[Work task]
Search the entries below for the string "size" and copy the lines that hold it.

[Records shown]
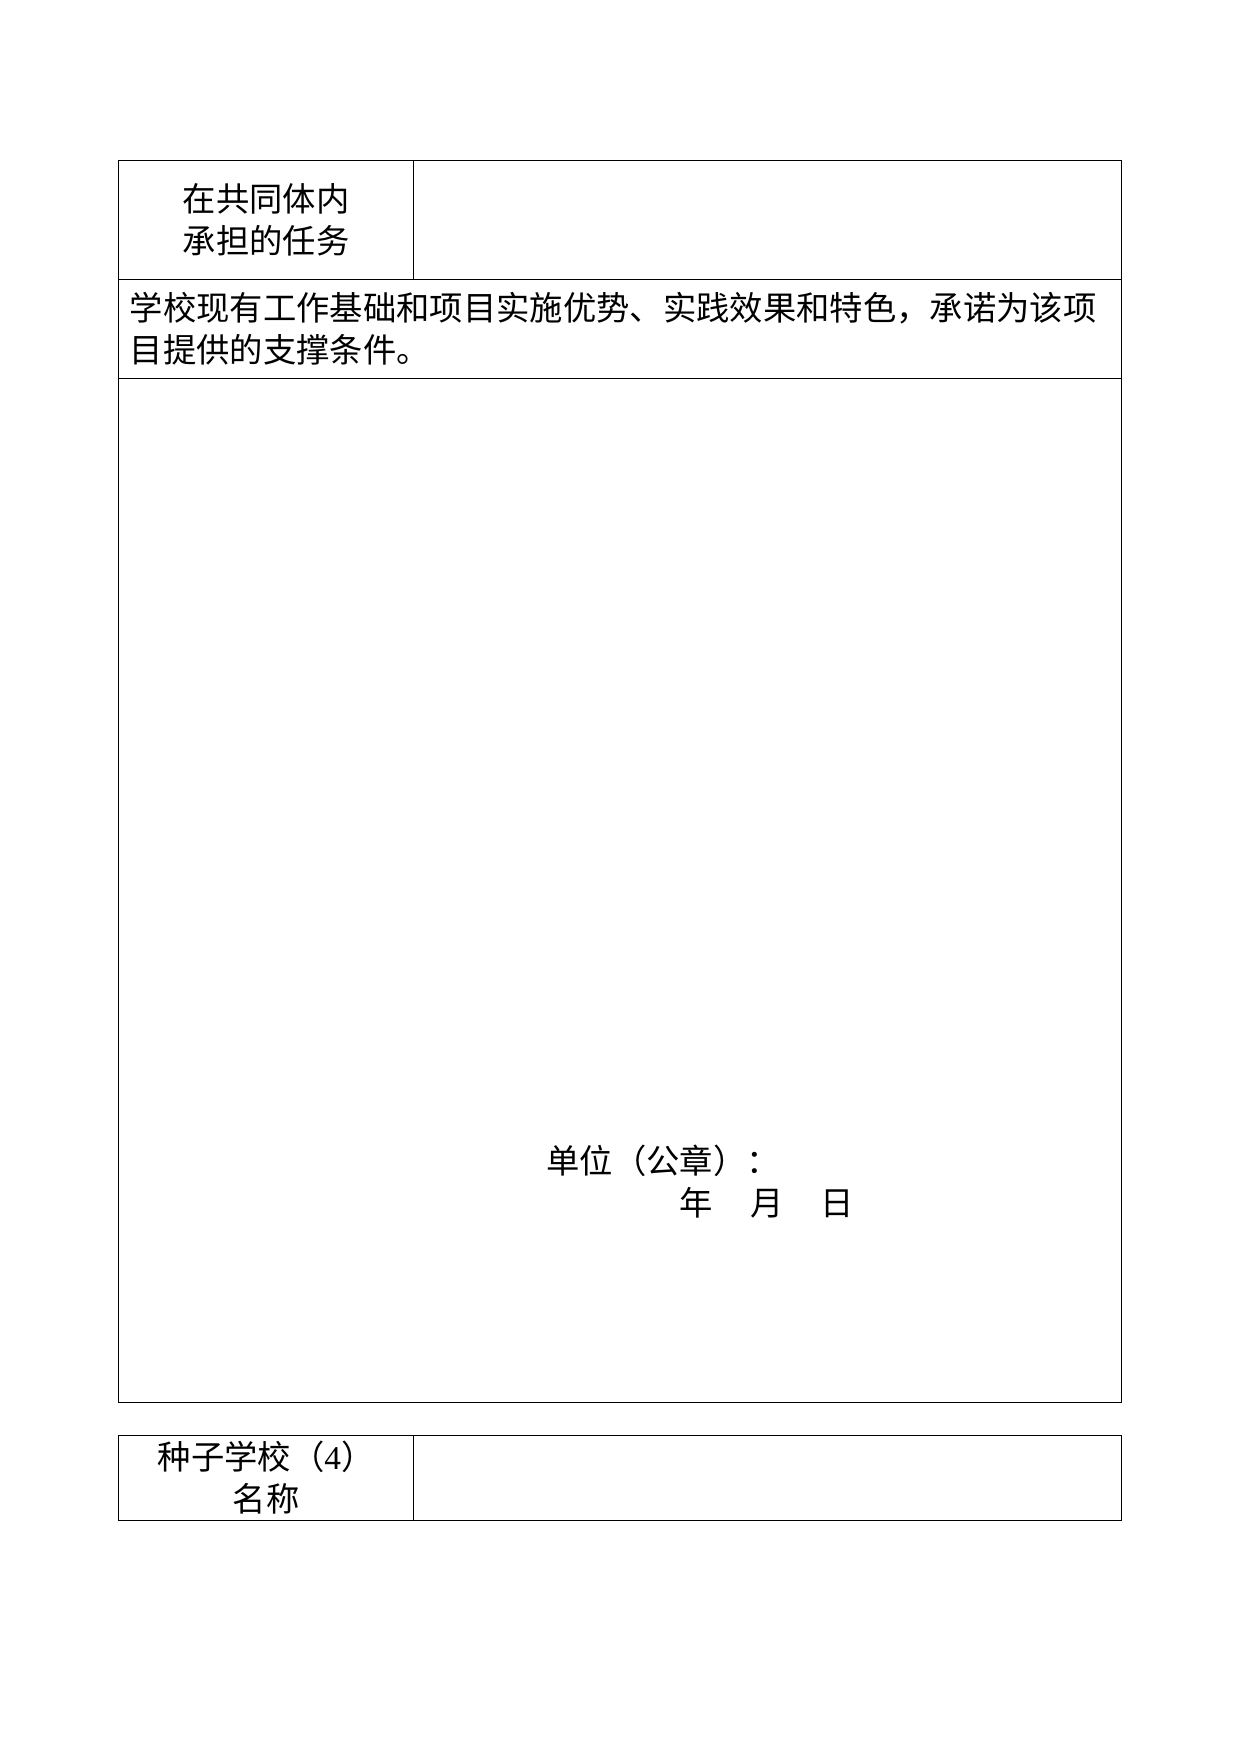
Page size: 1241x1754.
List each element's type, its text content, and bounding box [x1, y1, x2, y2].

table_header 种子学校（4） 名称 [119, 1436, 413, 1520]
table_cell 单位（公章）： 年 月 日 [119, 379, 1121, 1402]
table_cell 在共同体内 承担的任务 [119, 161, 413, 279]
table_header [414, 1436, 1121, 1520]
table_cell 学校现有工作基础和项目实施优势、实践效果和特色，承诺为该项目提供的支撑条件。 [119, 280, 1121, 378]
table_cell [414, 161, 1121, 279]
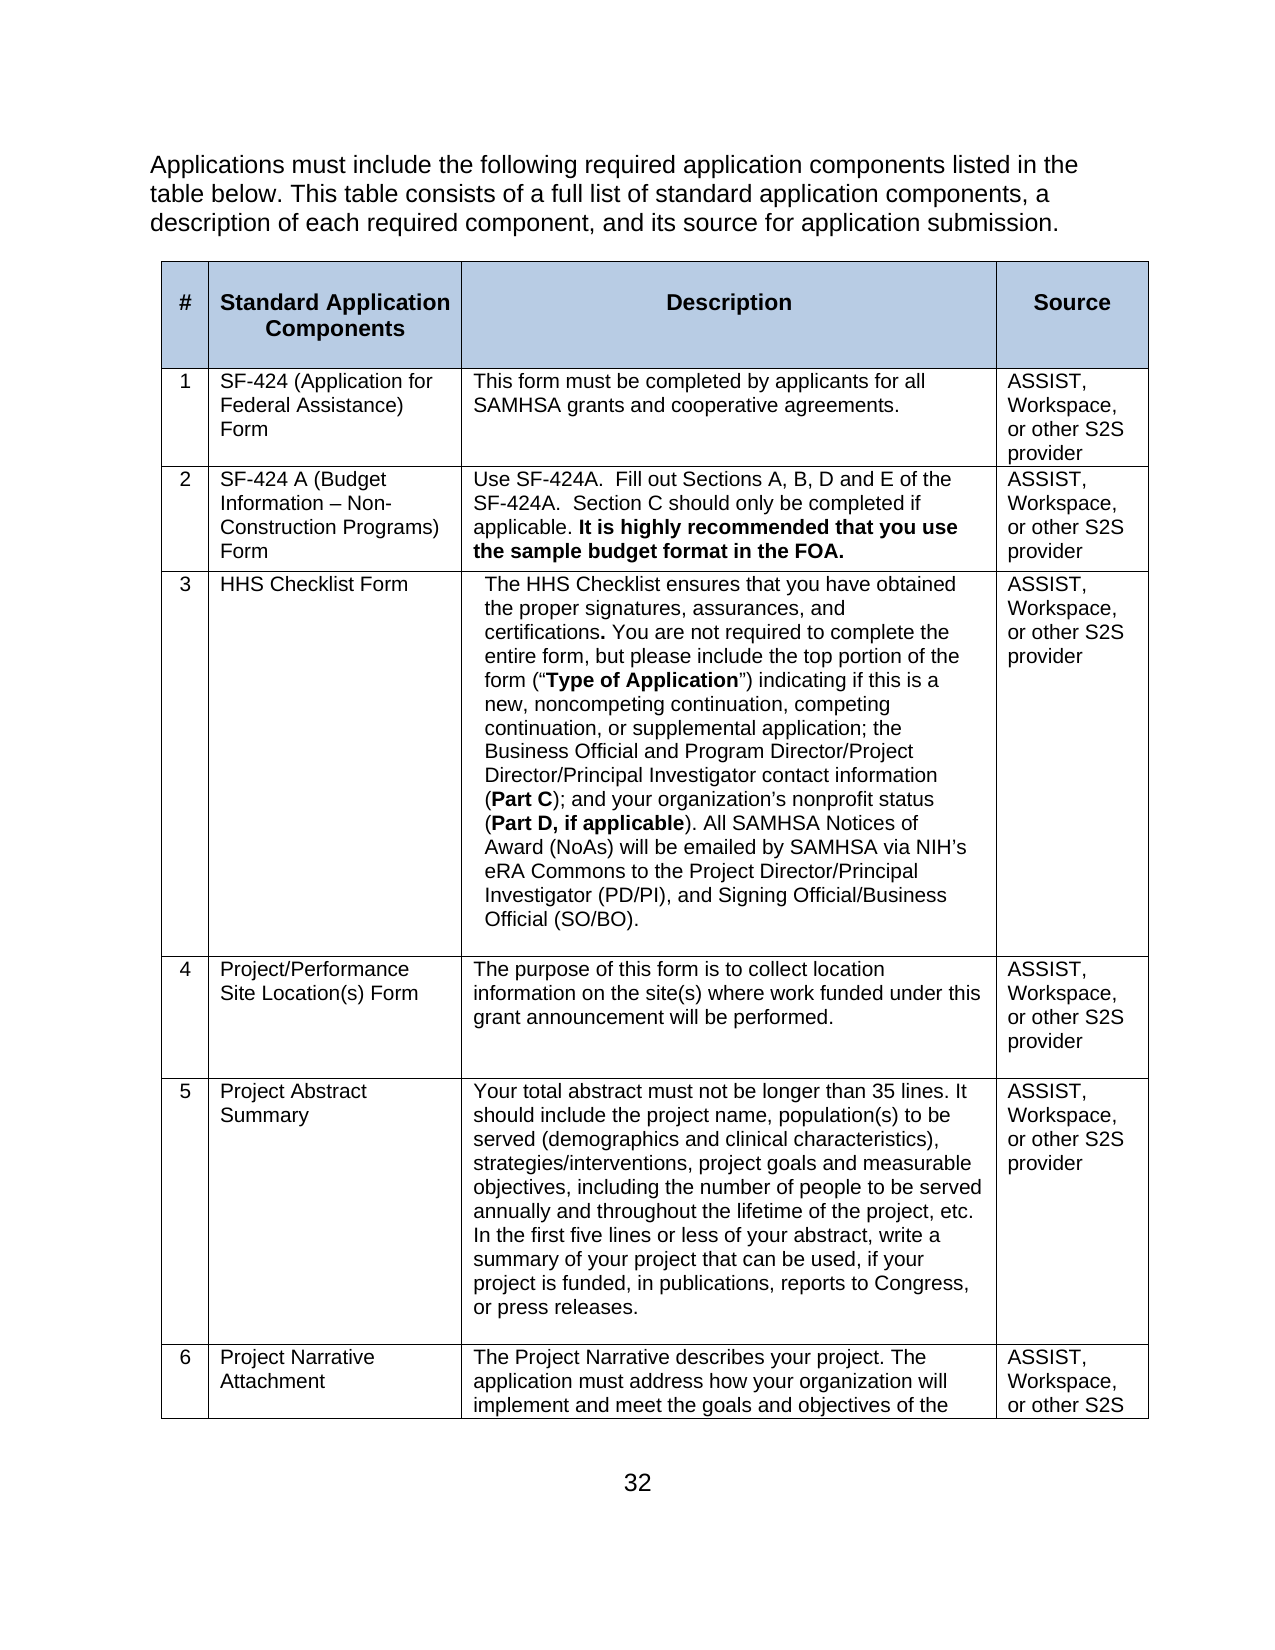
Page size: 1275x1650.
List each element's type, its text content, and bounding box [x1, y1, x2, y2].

table_cell 1 [162, 369, 208, 466]
text Applications must include the following required application components listed in the table below. This table consists of a full list of standard application components, a description of each required component, and its source for application submission. [150, 150, 1125, 236]
table_cell ASSIST, Workspace, or other S2S provider [997, 467, 1148, 571]
table_header Standard Application Components [209, 262, 461, 368]
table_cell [997, 1345, 1148, 1417]
table_cell Project Abstract Summary [209, 1079, 461, 1343]
table_cell The purpose of this form is to collect location information on the site(s) where work funded under this grant announcement will be performed. [462, 957, 996, 1078]
table_cell 3 [162, 572, 208, 956]
table_cell [462, 572, 996, 956]
table_cell Project Narrative Attachment [209, 1345, 461, 1417]
table_cell Project/Performance Site Location(s) Form [209, 957, 461, 1078]
table_cell ASSIST, Workspace, or other S2S provider [997, 957, 1148, 1078]
table_header Source [997, 262, 1148, 368]
table_cell SF-424 A (Budget Information – Non-Construction Programs) Form [209, 467, 461, 571]
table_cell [462, 1345, 996, 1417]
table_cell SF-424 (Application for Federal Assistance) Form [209, 369, 461, 466]
table_cell Your total abstract must not be longer than 35 lines. It should include the project name, population(s) to be served (demographics and clinical characteristics), strategies/interventions, project goals and measurable objectives, including the number of people to be served annually and throughout the lifetime of the project, etc. In the first five lines or less of your abstract, write a summary of your project that can be used, if your project is funded, in publications, reports to Congress, or press releases. [462, 1079, 996, 1343]
table_cell This form must be completed by applicants for all SAMHSA grants and cooperative agreements. [462, 369, 996, 466]
table_cell 6 [162, 1345, 208, 1417]
table_header Description [462, 262, 996, 368]
table_cell ASSIST, Workspace, or other S2S provider [997, 369, 1148, 466]
table_cell 5 [162, 1079, 208, 1343]
table_cell HHS Checklist Form [209, 572, 461, 956]
table_header # [162, 262, 208, 368]
table_cell Use SF-424A. Fill out Sections A, B, D and E of the SF-424A. Section C should only be completed if applicable. It is highly recommended that you use the sample budget format in the FOA. [462, 467, 996, 571]
table_cell 4 [162, 957, 208, 1078]
table_cell ASSIST, Workspace, or other S2S provider [997, 572, 1148, 956]
table_cell ASSIST, Workspace, or other S2S provider [997, 1079, 1148, 1343]
table_cell 2 [162, 467, 208, 571]
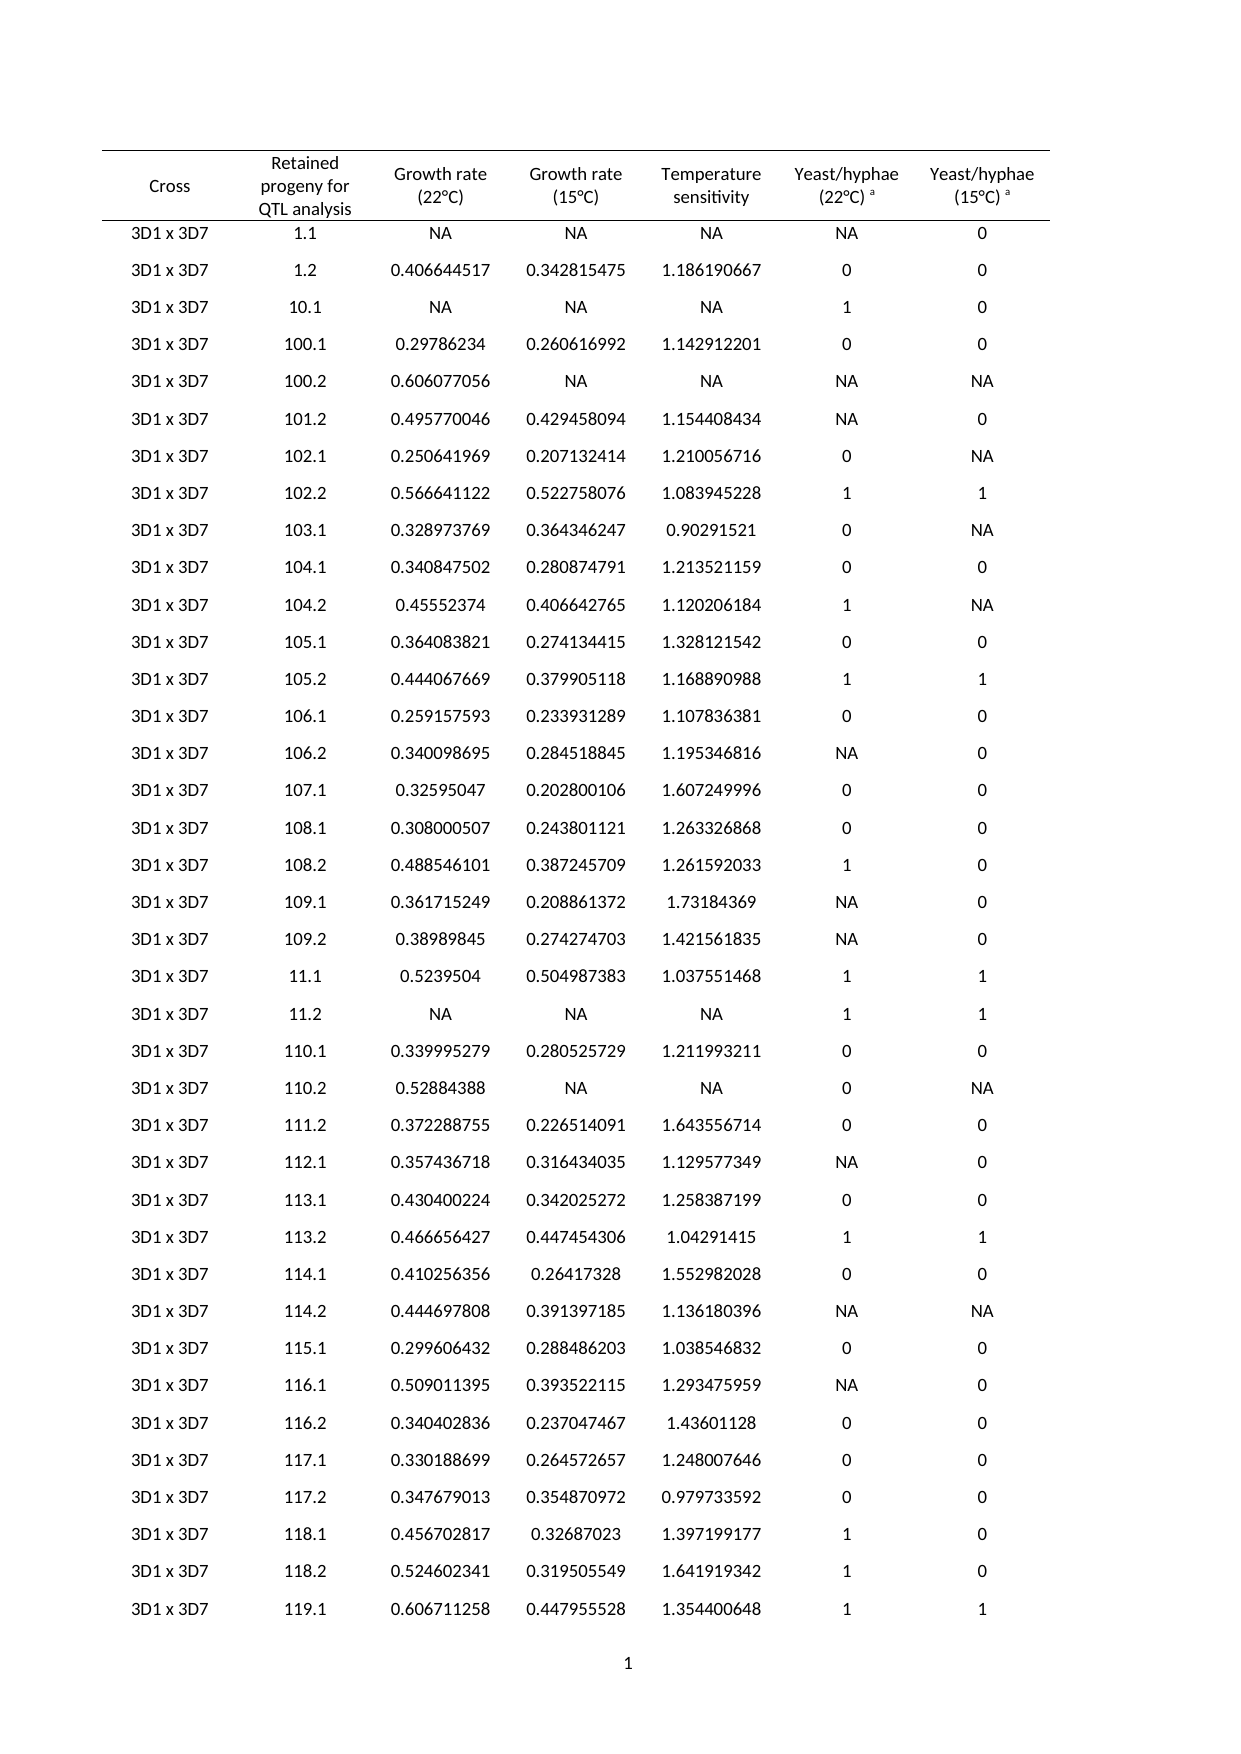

[Reply]
Page size: 1241x1754.
Page size: 1275x1650.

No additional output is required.